▶ **Document extract**
#####

Senate Bill 794 amends the Tax Code to clarify that the individuals entitled to the property tax exemption for totally disabled veterans are the disabled veterans who have been awarded 100 percent disability compensation due to a service‑connected disability and a rating of 100 percent disabled or of individual unemployability, regardless of whether a veteran is actually receiving such compensation.
Senate Bill 855 amends the Business & Commerce Code to require an owner or operator of a website or online service that deals in substantial part in the electronic dissemination of third‑party commercial recordings or audiovisual works and electronically disseminates those recordings or works to Texas consumers to disclose on the website or online service the owner or operator’s true and correct name and contact information. The bill authorizes an owner, assignee, authorized agent, or exclusive licensee of a recording or work that is electronically disseminated in violation of the bill’s provisions to bring a private cause of action to obtain a declaratory judgment and permanent or temporary injunctive relief, but only after giving the violator notice and an opportunity to cure the violation. The bill classifies a violation of the bill’s provisions as a false, misleading, or deceptive act or practice.
Senate Bill 911 amends the Alcoholic Beverage Code, Business & Commerce Code, and Local Government Code to regulate third-party food delivery services. The bill, among other provisions, makes a restaurant that holds certain alcoholic beverage permits or licenses eligible for a food and beverage certificate. The bill requires such a delivery service to provide a mechanism for consumer concerns and complaints and authorizes a restaurant to bring an action against a delivery service under certain conditions. The bill prohibits a municipality or county from adopting or enforcing an ordinance or regulation to the extent that the ordinance or regulation affects the required terms of an agreement between a delivery service and a restaurant.

#####

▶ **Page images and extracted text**
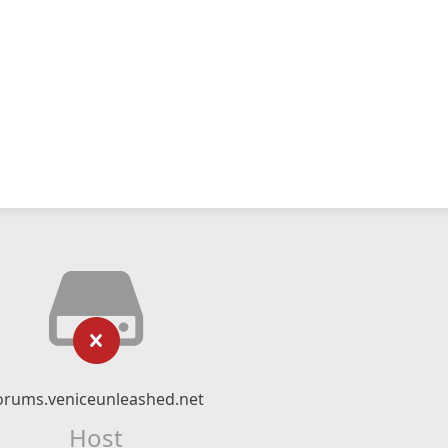
orums.veniceunleashed.net
Host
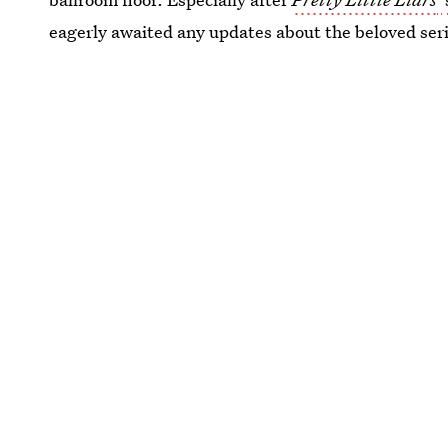
eagerly awaited any updates about the beloved seri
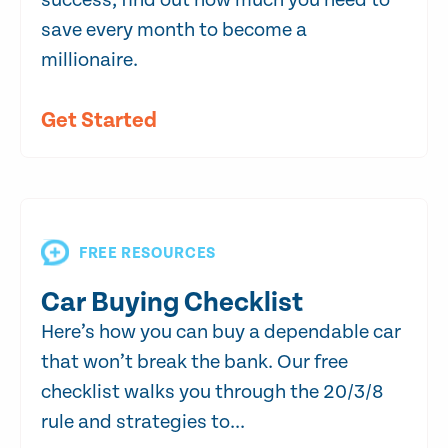
success, find out how much you need to
save every month to become a
millionaire.
Get Started
FREE RESOURCES
Car Buying Checklist
Here’s how you can buy a dependable car
that won’t break the bank. Our free
checklist walks you through the 20/3/8
rule and strategies to...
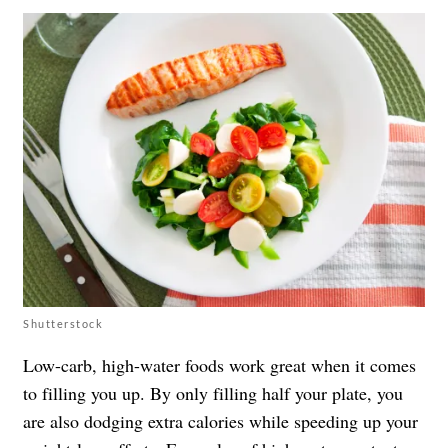
Shutterstock
Low-carb, high-water foods work great when it comes
to filling you up. By only filling half your plate, you
are also dodging extra calories while speeding up your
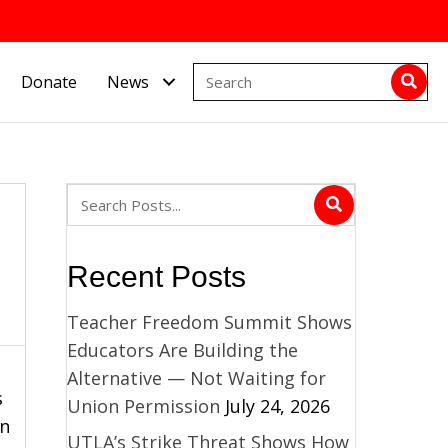
Donate
News
Recent Posts
Teacher Freedom Summit Shows
Educators Are Building the
Alternative — Not Waiting for
s
Union Permission
July 24, 2026
in
UTLA’s Strike Threat Shows How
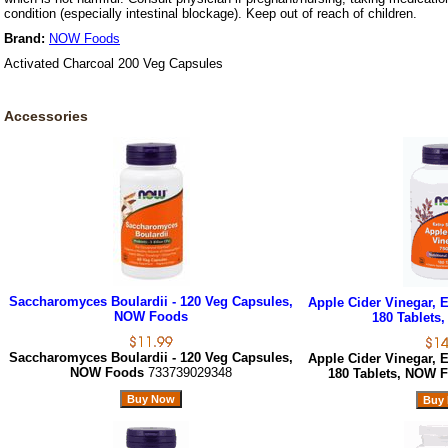
condition (especially intestinal blockage). Keep out of reach of children.
Brand:
NOW Foods
Activated Charcoal 200 Veg Capsules
Accessories
Saccharomyces Boulardii - 120 Veg Capsules,
Apple Cider Vinegar, E
NOW Foods
180 Tablets
Saccharomyces Boulardii - 120 Veg Capsules,
Apple Cider Vinegar, E
NOW Foods
733739029348
180 Tablets, NOW 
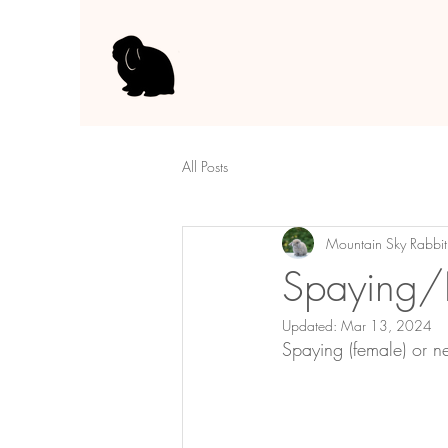
All Posts
Mountain Sky Rabbit
Spaying/
Updated:
Mar 13, 2024
Spaying (female) or n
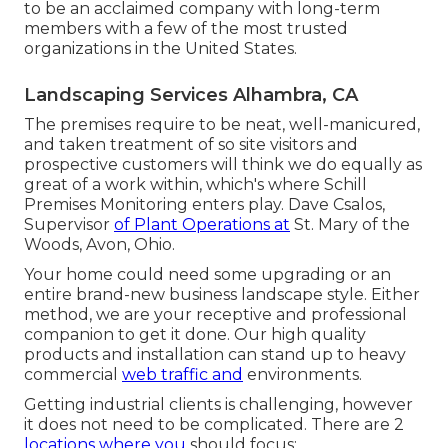
to be an acclaimed company with long-term
members with a few of the most trusted
organizations in the United States.
Landscaping Services Alhambra, CA
The premises require to be neat, well-manicured,
and taken treatment of so site visitors and
prospective customers will think we do equally as
great of a work within, which's where Schill
Premises Monitoring enters play. Dave Csalos,
Supervisor
of Plant Operations at
St. Mary of the
Woods, Avon, Ohio.
Your home could need some upgrading or an
entire brand-new business landscape style. Either
method, we are your receptive and professional
companion to get it done. Our high quality
products and installation can stand up to heavy
commercial
web traffic and
environments.
Getting industrial clients is challenging, however
it does not need to be complicated. There are 2
locations where you
should focus:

#####

▶ **Tasks to perform**
[1] According to the bill summaries, why does Senate Bill 794 amend the Tax Code? Answer in one to three sentences.
[2] Please summarize the bill summaries in three sentences.

▶ **Answers for the exercise**
[1] Senate Bill 794 amends the Tax Code to clarify who is entitled to the property tax exemption for totally disabled veterans. Those entitled are disabled veterans who have been awarded 100 percent disability compensation due to a service-connected disability and a rating of 100 percent disabled or of individual unemployability. This applies regardless of whether a veteran is actually receiving that compensation.

[2] Senate Bill 794 amends the Tax Code to clarify that disabled veterans awarded 100 percent disability compensation and a 100 percent disabled or individual unemployability rating qualify for the totally disabled veterans property tax exemption, whether or not they actually receive that compensation. Senate Bill 855 requires owners or operators of websites or online services that substantially deal in disseminating third-party commercial recordings or audiovisual works to Texas consumers to disclose their true name and contact information. It lets rights holders sue for declaratory and injunctive relief after notice and a chance to cure, and Senate Bill 911 regulates third-party food delivery services, requiring them to provide a consumer complaint mechanism and barring local ordinances that affect required terms of their agreements with restaurants.